# SMOKING



## snapper (Aug 22, 2005)

Made some good deer summer sausage and some excellent wild hog sausage on the smoker using Zacks brand seasoning. This is really good stuff and it's saving me hundreds of dollars processing my on deer and hogs.


----------



## 3reds (Feb 7, 2007)

Good lookin sausage.....ENJOY IT..


----------



## Charles Helm (Oct 22, 2004)

Looks good!


----------



## txjoker (Jun 21, 2005)

What is the shelf life on something like that after it is smoked? Do you freeze it afterwards?


----------



## Fisher Lou (May 16, 2005)

Man that looks good! I bet it taste good too. I used Zacks for a long time and switched to "REO Spice & Seasonings". Heres the # 936-294-0222. I bet you will like it.


----------



## snapper (Aug 22, 2005)

I vacuum package everything and it stays fresh for 6 to 8 months but it is usaully gone by then.


----------



## Gator gar (Sep 21, 2007)

I just made about 50 dollars worth of purchases from Zachs Spice company this morning. I've been using them for their spices for awhile. I like shopping online and their web-site makes it easy.
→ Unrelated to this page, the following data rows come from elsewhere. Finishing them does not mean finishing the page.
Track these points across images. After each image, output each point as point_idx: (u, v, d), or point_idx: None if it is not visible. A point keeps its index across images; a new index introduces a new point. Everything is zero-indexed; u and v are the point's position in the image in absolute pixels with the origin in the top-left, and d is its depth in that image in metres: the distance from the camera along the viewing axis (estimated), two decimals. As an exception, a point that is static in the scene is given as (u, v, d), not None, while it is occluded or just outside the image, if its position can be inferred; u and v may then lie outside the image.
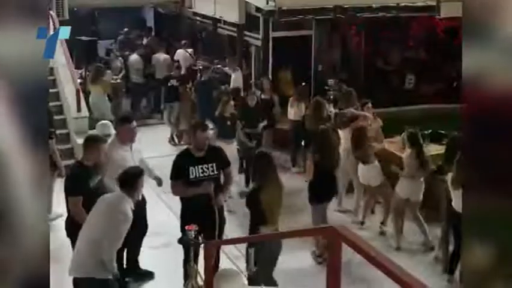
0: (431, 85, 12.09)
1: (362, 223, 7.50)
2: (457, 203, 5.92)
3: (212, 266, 4.75)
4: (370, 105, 8.13)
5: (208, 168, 5.38)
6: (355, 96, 8.43)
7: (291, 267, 6.09)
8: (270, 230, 5.00)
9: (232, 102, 8.55)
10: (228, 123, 8.25)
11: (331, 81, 10.31)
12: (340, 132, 7.79)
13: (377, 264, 3.10)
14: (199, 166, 5.33)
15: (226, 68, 11.26)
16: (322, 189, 6.62)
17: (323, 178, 6.58)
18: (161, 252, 6.09)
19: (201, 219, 4.88)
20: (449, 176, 6.08)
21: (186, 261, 5.00)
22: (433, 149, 7.76)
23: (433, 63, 12.14)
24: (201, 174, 5.33)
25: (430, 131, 8.37)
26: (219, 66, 11.93)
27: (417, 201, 6.89)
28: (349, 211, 7.78)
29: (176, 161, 5.47)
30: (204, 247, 4.67)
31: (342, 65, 11.64)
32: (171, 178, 5.43)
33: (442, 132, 8.27)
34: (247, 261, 5.00)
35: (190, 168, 5.30)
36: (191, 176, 5.31)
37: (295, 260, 6.29)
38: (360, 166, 7.35)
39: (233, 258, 6.07)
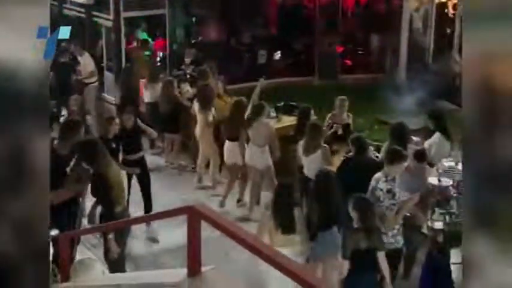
0: (282, 59, 12.63)
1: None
2: (308, 169, 6.36)
3: (68, 257, 4.65)
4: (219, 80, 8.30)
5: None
6: (209, 73, 8.58)
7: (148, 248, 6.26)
8: (122, 209, 5.07)
9: (117, 121, 6.78)
10: (113, 145, 6.39)
11: (187, 60, 10.33)
12: (198, 114, 7.87)
13: (237, 239, 3.28)
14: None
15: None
16: None
17: None
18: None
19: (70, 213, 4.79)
20: (300, 144, 6.48)
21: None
22: (286, 120, 8.19)
23: (282, 38, 12.66)
24: None
25: (282, 103, 8.78)
26: (66, 50, 11.33)
27: (267, 168, 7.10)
28: (209, 187, 7.96)
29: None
30: (59, 239, 4.56)
31: (199, 44, 11.69)
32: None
33: (294, 104, 8.71)
34: (108, 248, 4.97)
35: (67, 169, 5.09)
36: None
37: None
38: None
39: (91, 247, 5.97)
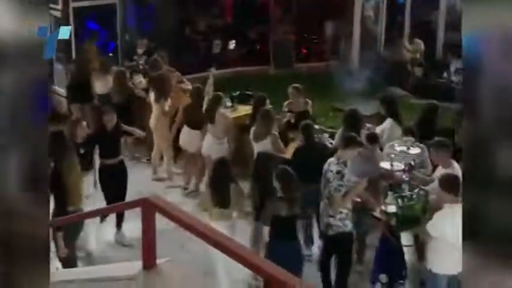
0: (237, 49, 12.58)
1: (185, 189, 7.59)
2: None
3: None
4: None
5: None
6: (161, 63, 8.50)
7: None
8: (75, 209, 5.05)
9: (84, 123, 6.21)
10: (82, 151, 5.87)
11: (140, 51, 10.17)
12: (154, 104, 7.77)
13: (192, 230, 3.27)
14: None
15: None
16: None
17: None
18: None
19: None
20: (251, 131, 6.50)
21: None
22: (242, 110, 8.18)
23: (237, 27, 12.61)
24: None
25: (238, 92, 8.75)
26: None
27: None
28: (165, 178, 7.88)
29: None
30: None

I just looked up REO spice and seasonings and seen they were based out of Huntsville, but didn't have a web-site. It's a good thing that Brookshire Brothers carries the REO seasonings here in Livingston. Just in case I want to give them a try.


----------



## Bukmstr (Nov 12, 2004)

Did you make your drum smoker? Can you give me some more pics so I can make one? Also, what temp and how long do you smoke the links? They look Great!


----------



## snapper (Aug 22, 2005)

The smoker is an new 85 gallon recovery drum. I use a propane burner under a cast iron pot lid. It's a real simple smoker with a temp gauge located near the top. I usaully smoke the sausage for 6 to 8 hrs at 150 to 180 degs.


----------